**Written task:**
Copy out the part of the rowing thread starting with "## Rich (Sep" and going on through "massive load capacity.".

If you truly have a fear of having to run a rapid with only one oar, I suggest you either 1) practice rowing rapids with only one oar (or) 2) rig your boat with 2 oar set ups so that if one person loses an oar, the other person still has total control of the boat.


----------



## lhowemt (Apr 5, 2007)

caseybailey said:


> 2) rig your boat with 2 oar set ups so that if one person loses an oar, the other person still has total control of the boat.


Either I'm not following you, or if I am, this sounds like a crazy idea?????


----------



## Rich (Sep 14, 2006)

lhowemt said:


> Either I'm not following you, or if I am, this sounds like a crazy idea?????


Actually it works pretty good, but it has nothing to do with spare oars.
Took my daughter down the Grand when she was 17 and we rowed a tandem cat. Two cat day frames, one in front of the other, mounted on 18' Aire cat tubes. We had double the power for all the big moves (and the wind). Had about 14' of frame, so we had massive load capacity.

**Exercise data:**
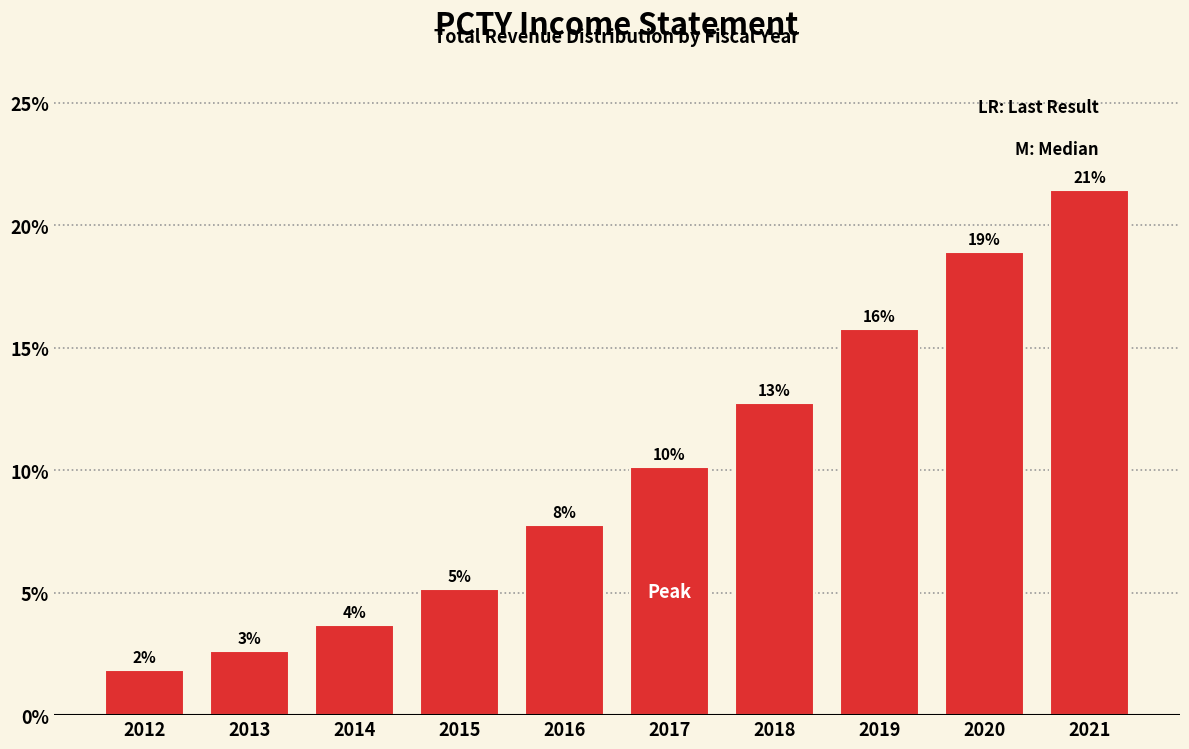

How many bars are there in total?

10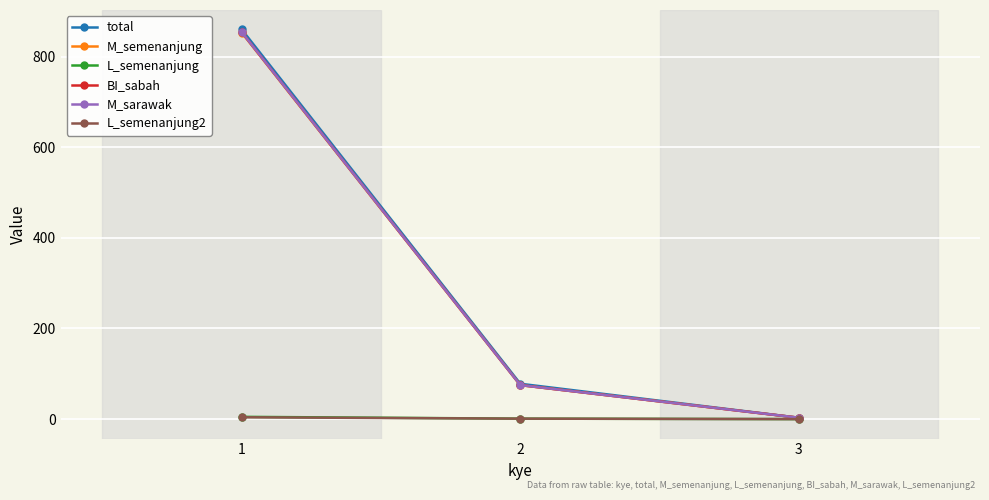

Which category has the lowest value across all series?

3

**Exercise result:**
## Rich (Sep 14, 2006)

lhowemt said:


> Either I'm not following you, or if I am, this sounds like a crazy idea?????


Actually it works pretty good, but it has nothing to do with spare oars.
Took my daughter down the Grand when she was 17 and we rowed a tandem cat. Two cat day frames, one in front of the other, mounted on 18' Aire cat tubes. We had double the power for all the big moves (and the wind). Had about 14' of frame, so we had massive load capacity.